▶ JOB ITEM
Which of the lines below holds the string "Santo"? Copy every line that does.
===== DATA RECORDS
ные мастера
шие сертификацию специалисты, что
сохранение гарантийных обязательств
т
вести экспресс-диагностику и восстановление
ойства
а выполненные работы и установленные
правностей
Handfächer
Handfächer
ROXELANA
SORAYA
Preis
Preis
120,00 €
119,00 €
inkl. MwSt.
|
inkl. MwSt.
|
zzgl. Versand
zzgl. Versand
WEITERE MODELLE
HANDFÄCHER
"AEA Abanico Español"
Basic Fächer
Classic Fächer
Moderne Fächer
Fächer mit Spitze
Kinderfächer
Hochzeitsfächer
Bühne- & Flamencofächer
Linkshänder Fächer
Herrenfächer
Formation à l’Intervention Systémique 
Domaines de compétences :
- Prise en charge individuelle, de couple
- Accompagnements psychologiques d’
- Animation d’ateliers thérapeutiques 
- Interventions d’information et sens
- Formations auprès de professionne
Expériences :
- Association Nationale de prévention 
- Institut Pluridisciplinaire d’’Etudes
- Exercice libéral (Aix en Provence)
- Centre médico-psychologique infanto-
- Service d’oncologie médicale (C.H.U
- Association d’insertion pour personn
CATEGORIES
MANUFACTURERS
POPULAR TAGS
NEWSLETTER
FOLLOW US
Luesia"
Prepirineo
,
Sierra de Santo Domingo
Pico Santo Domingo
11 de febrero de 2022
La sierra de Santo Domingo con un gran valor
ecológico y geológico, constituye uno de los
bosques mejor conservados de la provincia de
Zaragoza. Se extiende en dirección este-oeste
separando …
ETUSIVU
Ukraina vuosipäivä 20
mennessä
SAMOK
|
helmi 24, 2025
==========
▶ ANSWER BELOW
Sierra de Santo Domingo
Pico Santo Domingo
La sierra de Santo Domingo con un gran valor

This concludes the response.